Scotty: You wanted me to.
Kevin: No, I didn't.
Sarah: What's going on? What are you talking about?
Kevin: Scotty wanted a 3-Way.
Sarah: Oh, my--Scotty!
Scotty: I can't believe you actually told her.
Kevin: She just had sex on her desk. Please.
Sarah: In the storage room. Please.
Kevin: You know what? I wasn't the most promiscuous member of this family. Justin was. I bet you he's had gobs of 3-Ways.
Sarah: Oh, I doubt it. Anyway,we're talking about you. Okay, spill the beans. Who did you think was out that door?
Scotty: Nobody.
Kevin: Chad.
Sarah: Oh, nice choice.
Scotty: I'm not having this conversation with you, Sarah. You Walkers have absolutely no boundaries.
Kevin: Maybe you should've thought of boundaries before you got us into this.

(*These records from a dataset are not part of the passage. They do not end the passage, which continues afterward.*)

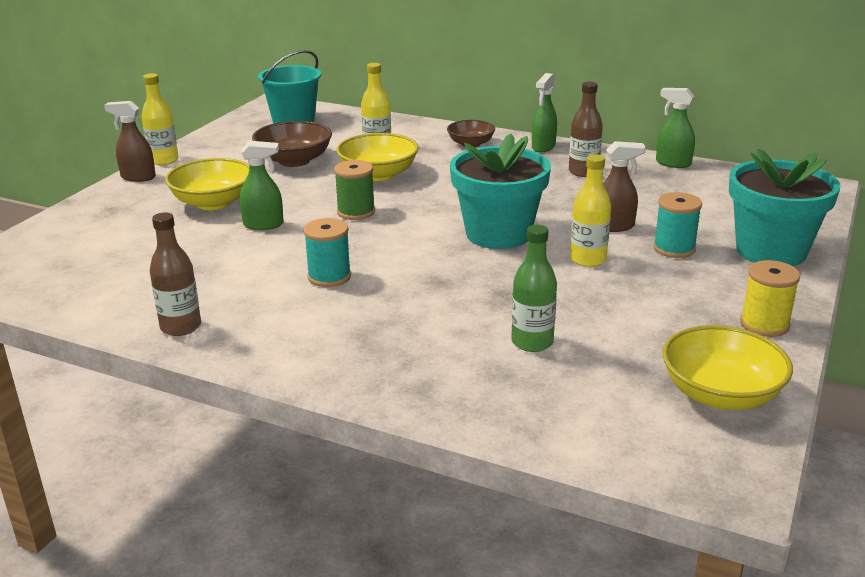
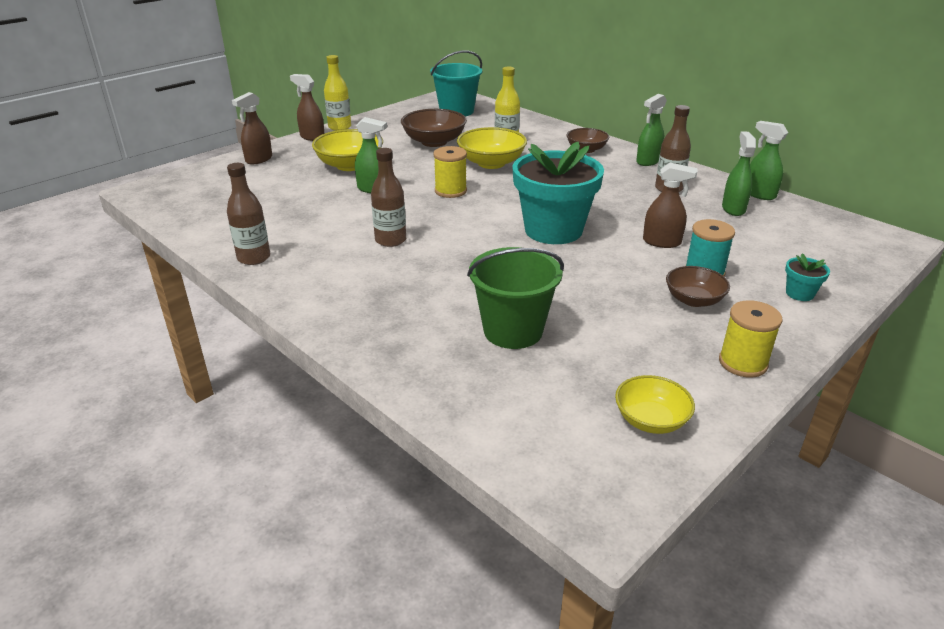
camera: 20 degrees right, 5 degrees up
(90, 214) = (258, 159): none -> brown spray bottle
(329, 277) = (390, 240): turquoise spool -> brown bottle
(356, 212) = (450, 191): green spool -> yellow spool
(532, 342) = (513, 331): green bottle -> green bucket
(588, 259) = (616, 267): yellow bottle -> none
(658, 181) = (733, 209): none -> green spray bottle
(682, 276) = (694, 300): none -> brown bowl
(720, 394) = (651, 420): yellow bowl -> yellow bowl, size x0.63
(771, 251) = (799, 293): turquoise flower pot -> turquoise flower pot, size x0.40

Scotty: Oh, don't blame this on me, Kevin Walker. It takes three to tango.
Sarah: He's right.
Scotty: Sarah! Okay, I am completely humiliated. I am going to sleep. Good night, both of you.
Sarah: Night.
Kevin: Great. I think I just went from a 3-Way to sleeping on the couch.
Sarah: I'm so sorry, Kevin. I should've called.
Kevin: You could say that.
Sarah: Yeah. You know, I might--I might go home to bed. I'm sure you guys need to talk.
Kevin: Oh, wait, wait. Who--Who did you,uh,hook up with in the,um,in the office?
Sarah: Caliente.
Kevin: Not Cal?
Sarah: I'm so sorry about... Next time,I promise.
Kevin: Call next time.
Sarah: Good luck.

♪ Romeo and Juliet ♪ by Dire Straits ♪ Listen
Scotty: Hi.
Kevin: Hi. I still feel weird.
Scotty: Yeah, me, too.
Kevin: Guess who called.
Scotty: Well, he is nothing if not persistent.
Kevin: He actually called to apologize for putting us in an awkward situation.
Scotty: He has notng to be sorry for. I mean, look at us. If I were him, I'd want a piece of this action, too.
Kevin: I didn't mean to lay it all on you, okay? I was just scared.
Scotty: Yeah, me, too. God, we are such prudes.
Kevin: You're not kidding. One possible 3-Way, and we practically have a nervous breakdown.
Scotty: I guess we're more comfortable nesting. We may as well be lesbians.
Kevin: Even lesbians have 3-Ways.
Scotty: Yeah, but their heart's never in it. So we move on-- Monogamous...
Kevin: Hmm.
Scotty: Domesticated, married.
Kevin: Yeah.
Scotty: I wouldn't have it any other way.